Pfff, me voici à nouveau embringuée dans un rythme de folie. Moi qui pensais avoir plutôt bien préparé ma rentrée, je fais depuis mardi des journées de 18 heures... J'ai bossé jusqu'à 1 heure hier soir, puis encore toute la matinée... Et là je ferais sans doute mieux de m'y remettre... Mais il ne sera pas dit que j'ai failli au "J'aime / j'aime pas" de l'été, non mais!
 
 
J'ai aimé:
# La météo. Ca paraît bête, mais on en a tellement bavé au printemps que cet été radieux a été apprécié à sa juste valeur. 2 ou 3 orages, une averse la nuit... On n'aurait pas parié en mai dernier...
#Mes lectures. Pas celles prévues, qui me sont tombées des mains alors que je me réjouissais de les lire. Les autres, les lectures de hasard, celles que j'ai croisées  alors que ça n'était pas au programme, celles qui ne me faisaient pas plus envie que ça et qui m'ont finalement séduite. J'espère avoir le temps d'en reparler plus longuement...
# Une semaine en Provence, chez mon Papou, avec un programme sur-mesure: grasses mat', chaise longue et tricot.... Plus quelques parties de raquettes quand la chaleur est un peu retombée. D'y repenser maintenant me laisse rêveuse...
# Vivre dehors. Profiter des jardins des maisons que nous avons habitées. Plaisir plus fort d'année en année (proportionnel au manque éprouvé toute l'année dans notre appartement de ville...) Retrouver mon moi sauvage, primitif, et savourer les sensations qui assaillent mes cinq sens. Le soleil sur ma peau, les odeurs de terre et de la menthe du jardin quand le soir vient, la fraîcheur de l'eau, le roucoulement de la tourterelle qui me tient compagnie pendant mes après-midis tricot ou  lecture...

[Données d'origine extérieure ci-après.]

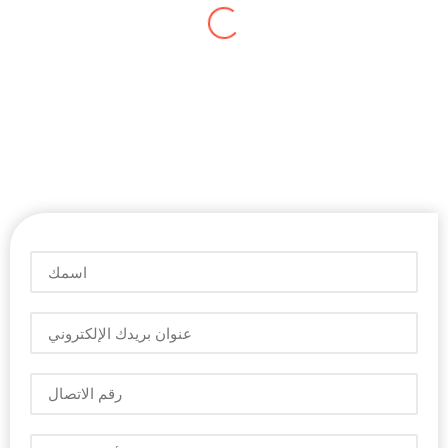
ديفيد فيليب
المدير التنفيذي
لقد مررنا بأوقات عصيبة لإدارة حجم المعاملات التجارية
المتزايد. البرنامج المستخدم لم يكن مناسبًا لنا. لقد دمجنا
زوهو في أعمالنا. اليوم ، إدارة معلومات العمل خالية من
المتاعب. يمكنني الوصول إلى التقارير في الوقت الفعلي
على هاتفي لاتخاذ القرارات الرئيسية. أنا سعيد بالخدمات
التي تقدمها الشركة " أريبيان سوفتفير".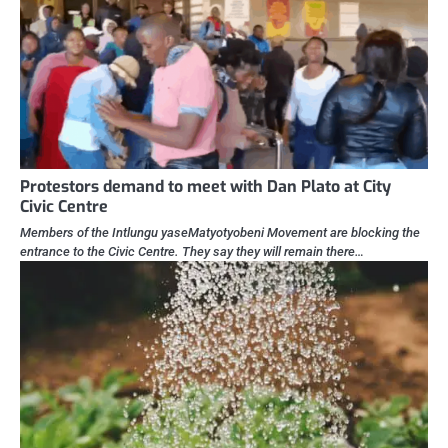
Protestors demand to meet with Dan Plato at City
Civic Centre
Members of the Intlungu yaseMatyotyobeni Movement are blocking the
entrance to the Civic Centre. They say they will remain there…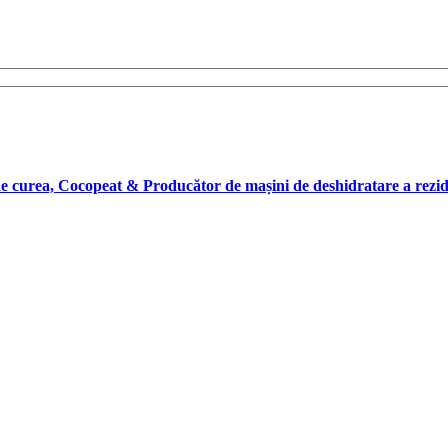
 de curea, Cocopeat & Producător de mașini de deshidratare a rez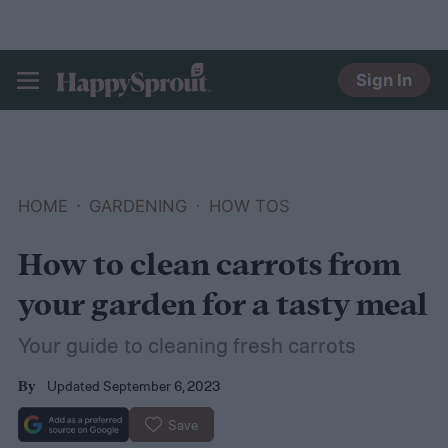
Sign In
HAPPYSPROUT
HOME
GARDENING
HOW TOS
How to clean carrots from
your garden for a tasty meal
Your guide to cleaning fresh carrots
Updated September 6, 2023
By
Save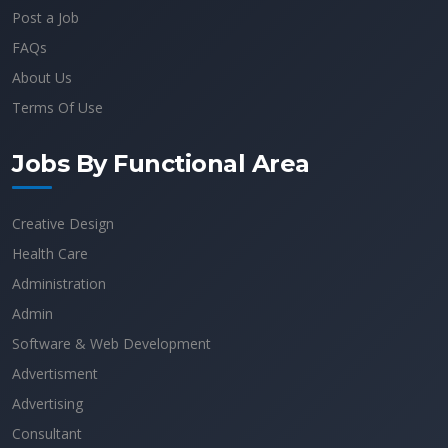
Post a Job
FAQs
About Us
Terms Of Use
Jobs By Functional Area
Creative Design
Health Care
Administration
Admin
Software & Web Development
Advertisment
Advertising
Consultant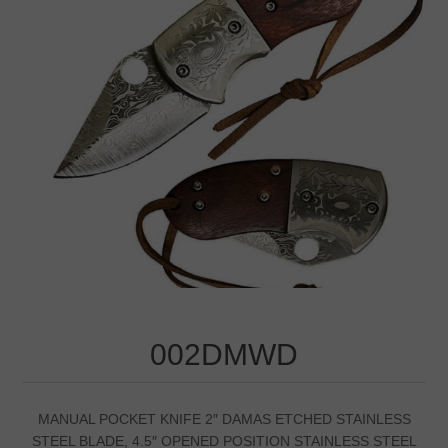
002DMWD
MANUAL POCKET KNIFE 2″ DAMAS ETCHED STAINLESS
STEEL BLADE, 4.5″ OPENED POSITION STAINLESS STEEL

# Ma semaine parisienne autour du 15 août. Un rituel que l'on aime et auquel on avait dû renoncer l'année dernière pour cause de travaux dans la chambre de la Chipie. Une semaine entière où Paris n'appartient (presque) qu'à nous. Des virées aux Jardins du Luxembourg et aux Tuileries, des pique-niques au parc Montsouris, des expos, un après-midi à la Cité des Sciences. Cerise sur le gâteau, une rencontre organisée à la dernière minute, avec elle, que je connais virtuellement depuis de nombreuses années. Vraiment un très chouette séjour!
# Justement, les premières expos avec les enfants. Une activité que nous n'avions jamais testé jusqu'à présent. Roy Lichtenstein à Beaubourg et Ron Mueck à la Fondation Cartier. Le Gremlins a préféré Ron Mueck , la Chipie Roy Lichtenstein (alors que le Gremlins voulait sortir dès la première salle, mais il a adoré les nombreux escalators du Centre Pompidou, il y aurait passé la journée...) Au final, une expérience plutôt positive, si on choisi bien l'expo et que ça ne dure pas trop longtemps. Quant à moi, je ne saurais choisir. J'ai été comblée par toutes ces expos auxquelles s'est ajouté celle sur Keith Harring, très bien également.
# Me laisser vivre et ne pas culpabiliser. Ne pas vouloir absolument me faire un to-do list longue comme le bras, attitude ô combien anxiogène et frustrante, car je n'atteins jamais mes objectifs, et qu'en bonne éternelle insatisfaite, je ne vois que le verre à moitié vide. Cette année, pas de programme, pas de challenge. J'ai cousu une robe et un short, fini un gilet commencé en avril dernier et c'est tout... Et j'en suis ravie.

Je n'ai pas aimé:
# Incontestablement, voir mes grands-parents vieillir. Les voir décliner d'années en années, et cette année plus que les autres... J'ai eu pendant très longtemps mes 4 grands-parents, perdant mon premier grand-père à l'âge de 26 ans, puis ma grand-mère lorsque j'avais 31 ans. Je me sens privilégié, et en même temps, extrêmement démunie face à des pertes que je n'arrive pas à concevoir tellement ces personnes font partie de ma vie.
# Sur un autre plan, beaucoup moins grave, j'ai parfois mal vécu la promiscuité que le mode de vie des vacances nous impose. 24 heures / 24 ensemble pendant des semaines, c'est parfois lourd à supporter. Je sens qu'en écrivant ça, je risque de passer pour une mère et une épouse indigne, mais j'assume. A certains moments, j'ai senti un irrépressible besoin de RESPIRER.


Et vous, comment avez-vous vécu votre été?